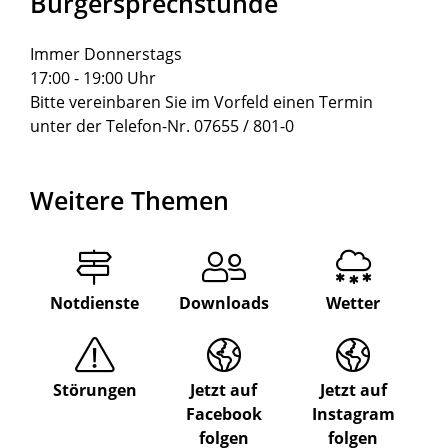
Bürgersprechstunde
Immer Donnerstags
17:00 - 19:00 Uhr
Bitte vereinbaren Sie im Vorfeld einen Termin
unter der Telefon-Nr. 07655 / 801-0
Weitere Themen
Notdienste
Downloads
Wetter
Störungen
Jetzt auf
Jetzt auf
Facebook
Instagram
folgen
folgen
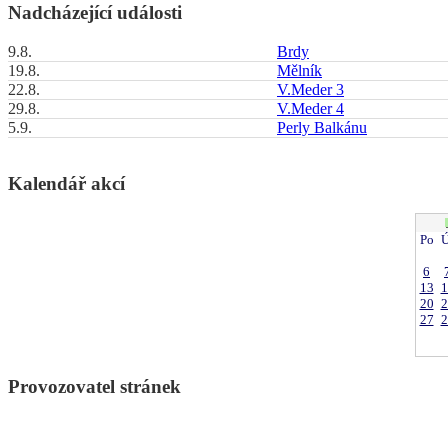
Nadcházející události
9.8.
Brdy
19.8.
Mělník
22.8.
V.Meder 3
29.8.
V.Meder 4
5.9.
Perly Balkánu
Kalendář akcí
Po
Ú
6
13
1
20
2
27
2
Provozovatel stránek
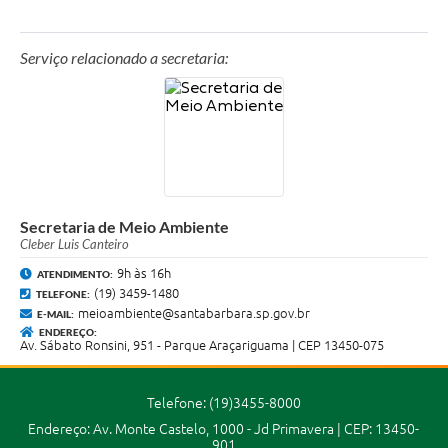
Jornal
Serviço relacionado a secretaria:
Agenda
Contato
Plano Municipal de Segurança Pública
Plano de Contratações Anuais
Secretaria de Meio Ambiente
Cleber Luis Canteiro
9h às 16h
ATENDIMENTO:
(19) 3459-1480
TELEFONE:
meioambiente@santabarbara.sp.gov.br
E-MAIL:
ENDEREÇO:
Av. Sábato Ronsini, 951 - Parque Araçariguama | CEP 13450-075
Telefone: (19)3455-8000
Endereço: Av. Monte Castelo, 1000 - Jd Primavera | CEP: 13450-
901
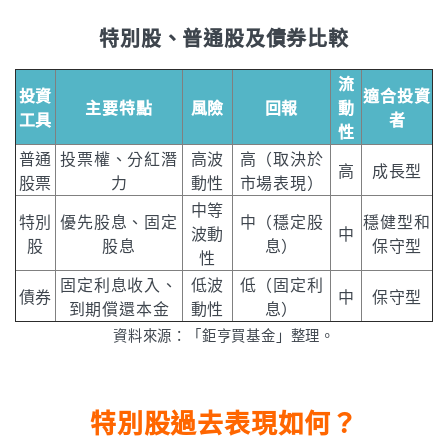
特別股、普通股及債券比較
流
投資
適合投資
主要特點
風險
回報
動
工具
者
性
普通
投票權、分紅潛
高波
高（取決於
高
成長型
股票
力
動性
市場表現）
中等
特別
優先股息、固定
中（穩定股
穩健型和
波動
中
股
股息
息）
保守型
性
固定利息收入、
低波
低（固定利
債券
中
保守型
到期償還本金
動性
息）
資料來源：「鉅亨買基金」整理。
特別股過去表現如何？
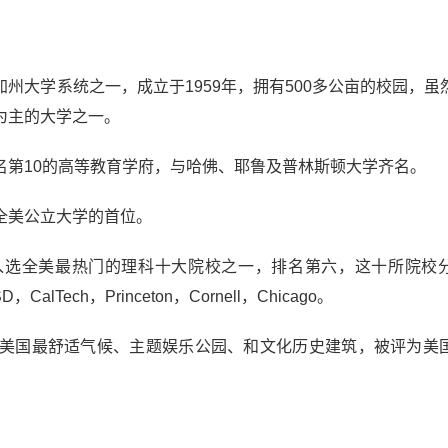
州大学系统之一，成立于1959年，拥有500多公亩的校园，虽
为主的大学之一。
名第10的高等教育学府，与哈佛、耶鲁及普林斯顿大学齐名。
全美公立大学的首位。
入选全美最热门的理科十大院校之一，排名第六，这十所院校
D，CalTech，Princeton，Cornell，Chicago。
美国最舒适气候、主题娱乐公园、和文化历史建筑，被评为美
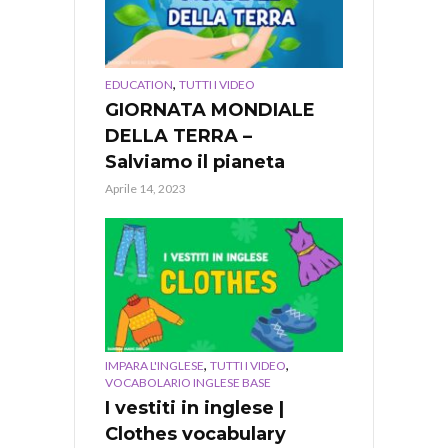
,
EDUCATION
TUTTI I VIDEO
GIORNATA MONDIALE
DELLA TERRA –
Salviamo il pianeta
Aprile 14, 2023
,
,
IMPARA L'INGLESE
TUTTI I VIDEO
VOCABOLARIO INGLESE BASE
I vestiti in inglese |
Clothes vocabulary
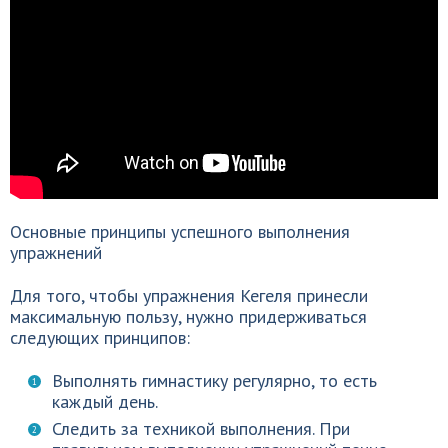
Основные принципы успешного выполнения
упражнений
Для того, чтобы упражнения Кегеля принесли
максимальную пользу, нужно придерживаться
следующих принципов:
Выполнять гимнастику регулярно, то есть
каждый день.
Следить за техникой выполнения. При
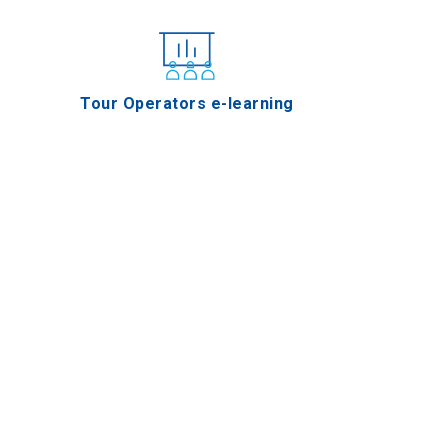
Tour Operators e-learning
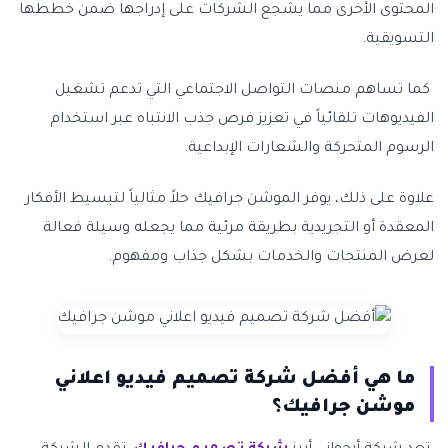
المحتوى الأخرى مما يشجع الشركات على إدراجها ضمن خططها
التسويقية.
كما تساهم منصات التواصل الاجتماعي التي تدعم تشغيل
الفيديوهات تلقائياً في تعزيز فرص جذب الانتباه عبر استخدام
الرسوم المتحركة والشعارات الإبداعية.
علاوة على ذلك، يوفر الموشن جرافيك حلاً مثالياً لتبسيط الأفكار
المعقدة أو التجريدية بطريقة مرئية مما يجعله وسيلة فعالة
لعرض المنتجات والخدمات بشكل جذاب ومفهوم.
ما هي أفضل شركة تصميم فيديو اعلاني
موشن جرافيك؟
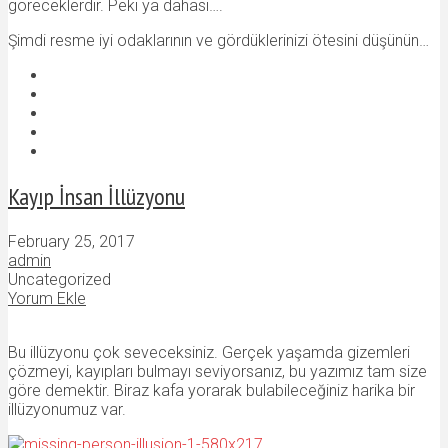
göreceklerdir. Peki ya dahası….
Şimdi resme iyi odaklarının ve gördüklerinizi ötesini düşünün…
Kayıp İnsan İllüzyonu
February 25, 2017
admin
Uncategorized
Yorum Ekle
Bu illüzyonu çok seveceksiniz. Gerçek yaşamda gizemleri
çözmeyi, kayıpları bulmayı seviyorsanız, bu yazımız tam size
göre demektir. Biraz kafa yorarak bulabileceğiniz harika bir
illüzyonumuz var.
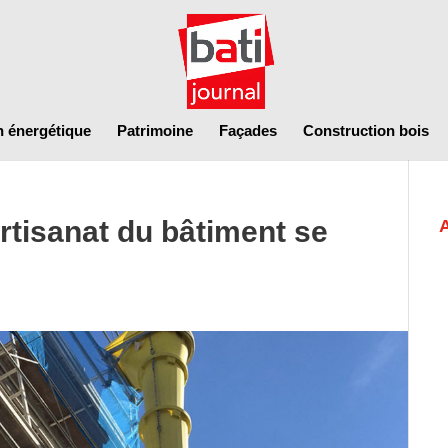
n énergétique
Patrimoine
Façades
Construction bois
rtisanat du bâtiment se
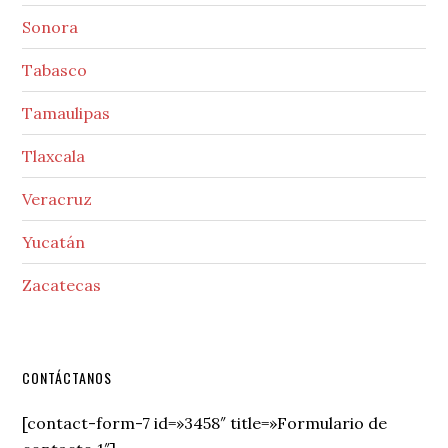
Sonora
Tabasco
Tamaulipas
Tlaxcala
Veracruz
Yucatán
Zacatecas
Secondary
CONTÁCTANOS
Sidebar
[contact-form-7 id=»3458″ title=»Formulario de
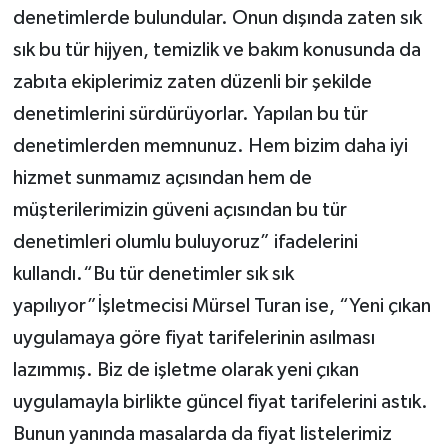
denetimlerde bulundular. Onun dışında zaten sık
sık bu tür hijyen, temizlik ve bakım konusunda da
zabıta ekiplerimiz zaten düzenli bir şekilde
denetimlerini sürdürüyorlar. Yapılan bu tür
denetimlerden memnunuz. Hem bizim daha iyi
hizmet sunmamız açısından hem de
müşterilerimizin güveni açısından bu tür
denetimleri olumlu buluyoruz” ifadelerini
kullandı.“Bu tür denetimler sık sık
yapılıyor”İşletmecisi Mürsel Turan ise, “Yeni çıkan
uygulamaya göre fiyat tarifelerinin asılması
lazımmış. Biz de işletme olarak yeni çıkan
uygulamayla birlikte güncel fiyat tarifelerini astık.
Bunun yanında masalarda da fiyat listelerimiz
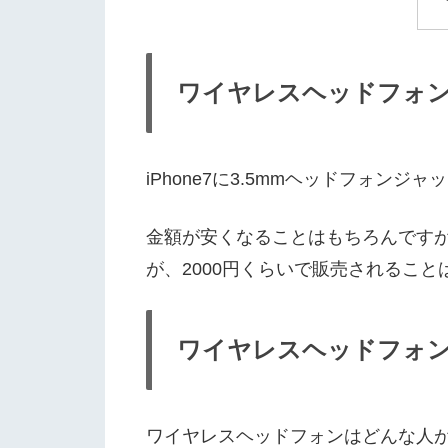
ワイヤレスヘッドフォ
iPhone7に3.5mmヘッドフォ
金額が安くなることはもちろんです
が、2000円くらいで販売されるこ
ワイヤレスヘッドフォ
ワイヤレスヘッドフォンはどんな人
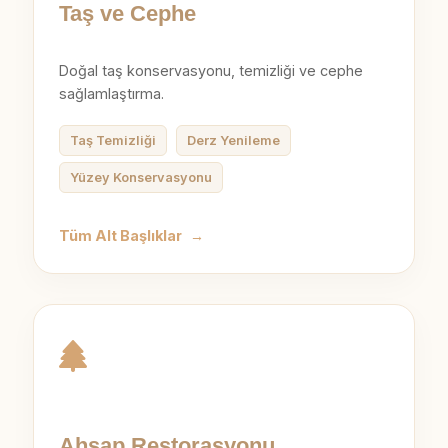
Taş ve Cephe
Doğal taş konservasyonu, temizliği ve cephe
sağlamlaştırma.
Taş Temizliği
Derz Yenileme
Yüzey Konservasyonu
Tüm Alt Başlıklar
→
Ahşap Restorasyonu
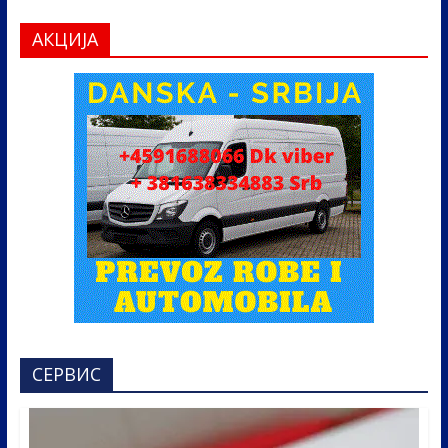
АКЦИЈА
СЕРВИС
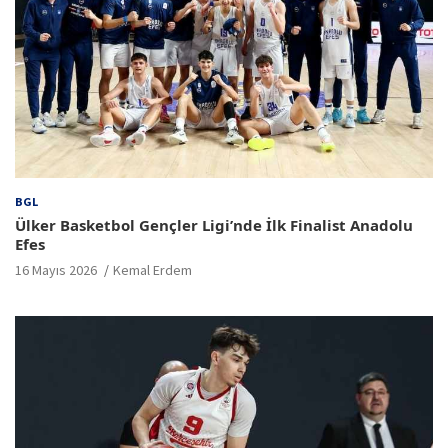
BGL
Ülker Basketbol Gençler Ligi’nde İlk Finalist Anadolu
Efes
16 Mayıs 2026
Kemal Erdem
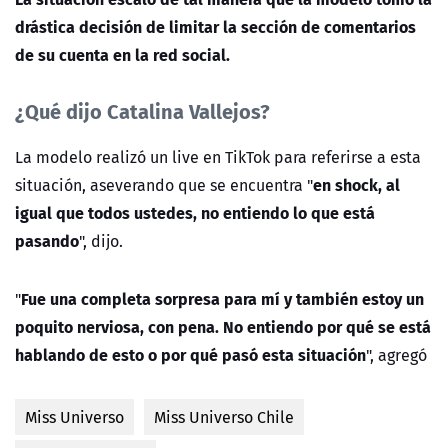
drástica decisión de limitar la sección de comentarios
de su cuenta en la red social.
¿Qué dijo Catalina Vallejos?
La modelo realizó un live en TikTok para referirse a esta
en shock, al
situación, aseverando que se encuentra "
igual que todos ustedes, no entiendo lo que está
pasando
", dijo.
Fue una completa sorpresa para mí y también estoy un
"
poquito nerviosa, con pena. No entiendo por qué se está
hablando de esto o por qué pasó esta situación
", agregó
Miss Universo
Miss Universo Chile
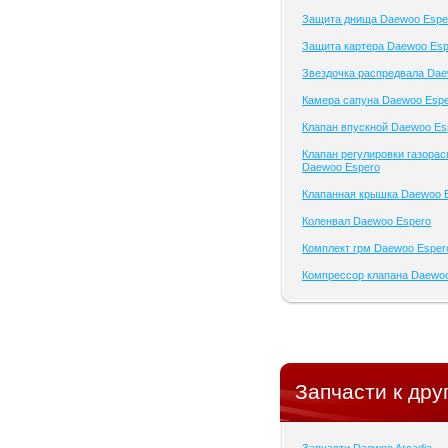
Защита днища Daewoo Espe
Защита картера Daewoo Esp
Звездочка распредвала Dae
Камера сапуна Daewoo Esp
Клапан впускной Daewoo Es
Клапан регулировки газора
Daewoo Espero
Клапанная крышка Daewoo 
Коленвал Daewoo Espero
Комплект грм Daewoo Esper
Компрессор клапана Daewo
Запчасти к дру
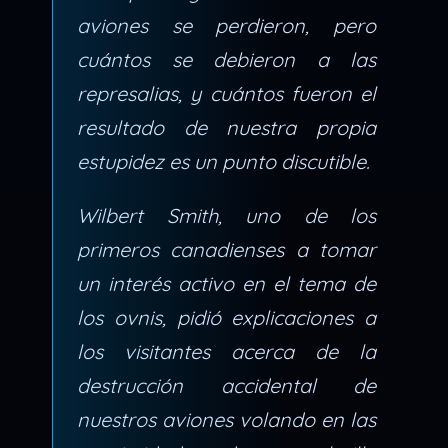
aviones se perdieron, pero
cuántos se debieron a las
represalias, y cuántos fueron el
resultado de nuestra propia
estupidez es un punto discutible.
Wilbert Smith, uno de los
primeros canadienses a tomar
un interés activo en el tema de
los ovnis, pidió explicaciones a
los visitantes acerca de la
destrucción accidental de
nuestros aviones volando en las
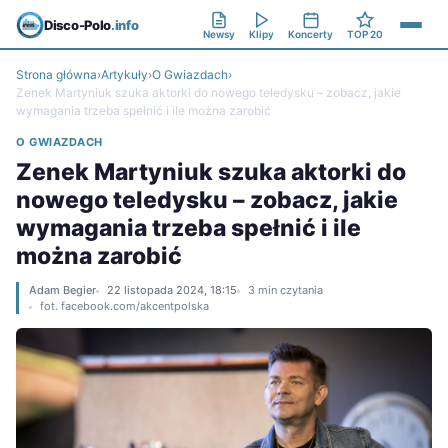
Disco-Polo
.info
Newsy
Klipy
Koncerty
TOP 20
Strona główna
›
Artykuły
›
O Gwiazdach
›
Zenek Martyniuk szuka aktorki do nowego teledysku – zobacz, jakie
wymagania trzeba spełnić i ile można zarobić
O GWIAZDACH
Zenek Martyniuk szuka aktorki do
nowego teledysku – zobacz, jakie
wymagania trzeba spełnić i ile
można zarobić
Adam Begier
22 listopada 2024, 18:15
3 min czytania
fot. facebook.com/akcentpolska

● **Activity**
Restate every record above word for word, without images.

● **Answer box**
Bürgersprechstunde
Immer Donnerstags
17:00 - 19:00 Uhr
Bitte vereinbaren Sie im Vorfeld einen Termin
unter der Telefon-Nr. 07655 / 801-0
Weitere Themen
Notdienste
Downloads
Wetter
Störungen
Jetzt auf
Jetzt auf
Facebook
Instagram
folgen
folgen
Nadcházející události
9.8.
Brdy
19.8.
Mělník
22.8.
V.Meder 3
29.8.
V.Meder 4
5.9.
Perly Balkánu
Kalendář akcí
Po
Ú
6
13
1
20
2
27
2
Provozovatel stránek
Jornal
Serviço relacionado a secretaria:
Agenda
Contato
Plano Municipal de Segurança Pública
Plano de Contratações Anuais
Secretaria de Meio Ambiente
Cleber Luis Canteiro
9h às 16h
ATENDIMENTO:
(19) 3459-1480
TELEFONE:
meioambiente@santabarbara.sp.gov.br
E-MAIL:
ENDEREÇO:
Av. Sábato Ronsini, 951 - Parque Araçariguama | CEP 13450-075
Telefone: (19)3455-8000
Endereço: Av. Monte Castelo, 1000 - Jd Primavera | CEP: 13450-
901
特別股、普通股及債券比較
流
投資
適合投資
主要特點
風險
回報
動
工具
者
性
普通
投票權、分紅潛
高波
高（取決於
高
成長型
股票
力
動性
市場表現）
中等
特別
優先股息、固定
中（穩定股
穩健型和
波動
中
股
股息
息）
保守型
性
固定利息收入、
低波
低（固定利
債券
中
保守型
到期償還本金
動性
息）
資料來源：「鉅亨買基金」整理。
特別股過去表現如何？
州大学系统之一，成立于1959年，拥有500多公亩的校园，虽
为主的大学之一。
名第10的高等教育学府，与哈佛、耶鲁及普林斯顿大学齐名。
全美公立大学的首位。
入选全美最热门的理科十大院校之一，排名第六，这十所院校
D，CalTech，Princeton，Cornell，Chicago。
美国最舒适气候、主题娱乐公园、和文化历史建筑，被评为美
,
EDUCATION
TUTTI I VIDEO
GIORNATA MONDIALE
DELLA TERRA –
Salviamo il pianeta
Aprile 14, 2023
,
,
IMPARA L'INGLESE
TUTTI I VIDEO
VOCABOLARIO INGLESE BASE
I vestiti in inglese |
Clothes vocabulary
Основные принципы успешного выполнения
упражнений
Для того, чтобы упражнения Кегеля принесли
максимальную пользу, нужно придерживаться
следующих принципов:
Выполнять гимнастику регулярно, то есть
каждый день.
Следить за техникой выполнения. При
Tour Operators e-learning
المحتوى الأخرى مما يشجع الشركات على إدراجها ضمن خططها
التسويقية.
كما تساهم منصات التواصل الاجتماعي التي تدعم تشغيل
الفيديوهات تلقائياً في تعزيز فرص جذب الانتباه عبر استخدام
الرسوم المتحركة والشعارات الإبداعية.
علاوة على ذلك، يوفر الموشن جرافيك حلاً مثالياً لتبسيط الأفكار
المعقدة أو التجريدية بطريقة مرئية مما يجعله وسيلة فعالة
لعرض المنتجات والخدمات بشكل جذاب ومفهوم.
ما هي أفضل شركة تصميم فيديو اعلاني
موشن جرافيك؟
göreceklerdir. Peki ya dahası….
Şimdi resme iyi odaklarının ve gördüklerinizi ötesini düşünün…
Kayıp İnsan İllüzyonu
February 25, 2017
admin
Uncategorized
Yorum Ekle
Bu illüzyonu çok seveceksiniz. Gerçek yaşamda gizemleri
çözmeyi, kayıpları bulmayı seviyorsanız, bu yazımız tam size
göre demektir. Biraz kafa yorarak bulabileceğiniz harika bir
illüzyonumuz var.
n énergétique
Patrimoine
Façades
Construction bois
rtisanat du bâtiment se
Sonora
Tabasco
Tamaulipas
Tlaxcala
Veracruz
Yucatán
Zacatecas
Secondary
CONTÁCTANOS
Sidebar
[contact-form-7 id=»3458″ title=»Formulario de
denetimlerde bulundular. Onun dışında zaten sık
sık bu tür hijyen, temizlik ve bakım konusunda da
zabıta ekiplerimiz zaten düzenli bir şekilde
denetimlerini sürdürüyorlar. Yapılan bu tür
denetimlerden memnunuz. Hem bizim daha iyi
hizmet sunmamız açısından hem de
müşterilerimizin güveni açısından bu tür
denetimleri olumlu buluyoruz” ifadelerini
kullandı.“Bu tür denetimler sık sık
yapılıyor”İşletmecisi Mürsel Turan ise, “Yeni çıkan
uygulamaya göre fiyat tarifelerinin asılması
lazımmış. Biz de işletme olarak yeni çıkan
uygulamayla birlikte güncel fiyat tarifelerini astık.
Bunun yanında masalarda da fiyat listelerimiz
ワイヤレスヘッドフォ
iPhone7に3.5mmヘッドフォ
金額が安くなることはもちろんです
が、2000円くらいで販売されるこ
ワイヤレスヘッドフォ
ワイヤレスヘッドフォンはどんな人
Taş ve Cephe
Doğal taş konservasyonu, temizliği ve cephe
sağlamlaştırma.
Taş Temizliği
Derz Yenileme
Yüzey Konservasyonu
Tüm Alt Başlıklar
→
Ahşap Restorasyonu
АКЦИЈА
СЕРВИС
BGL
Ülker Basketbol Gençler Ligi’nde İlk Finalist Anadolu
Efes
16 Mayıs 2026
Kemal Erdem
drástica decisión de limitar la sección de comentarios
de su cuenta en la red social.
¿Qué dijo Catalina Vallejos?
La modelo realizó un live en TikTok para referirse a esta
en shock, al
situación, aseverando que se encuentra "
igual que todos ustedes, no entiendo lo que está
pasando
", dijo.
Fue una completa sorpresa para mí y también estoy un
"
poquito nerviosa, con pena. No entiendo por qué se está
hablando de esto o por qué pasó esta situación
", agregó
Miss Universo
Miss Universo Chile
Защита днища Daewoo Espe
Защита картера Daewoo Esp
Звездочка распредвала Dae
Камера сапуна Daewoo Esp
Клапан впускной Daewoo Es
Клапан регулировки газора
Daewoo Espero
Клапанная крышка Daewoo 
Коленвал Daewoo Espero
Комплект грм Daewoo Esper
Компрессор клапана Daewo
Запчасти к дру
aviones se perdieron, pero
cuántos se debieron a las
represalias, y cuántos fueron el
resultado de nuestra propia
estupidez es un punto discutible.
Wilbert Smith, uno de los
primeros canadienses a tomar
un interés activo en el tema de
los ovnis, pidió explicaciones a
los visitantes acerca de la
destrucción accidental de
nuestros aviones volando en las
Disco-Polo
.info
Newsy
Klipy
Koncerty
TOP 20
Strona główna
›
Artykuły
›
O Gwiazdach
›
Zenek Martyniuk szuka aktorki do nowego teledysku – zobacz, jakie
wymagania trzeba spełnić i ile można zarobić
O GWIAZDACH
Zenek Martyniuk szuka aktorki do
nowego teledysku – zobacz, jakie
wymagania trzeba spełnić i ile
można zarobić
Adam Begier
22 listopada 2024, 18:15
3 min czytania
fot. facebook.com/akcentpolska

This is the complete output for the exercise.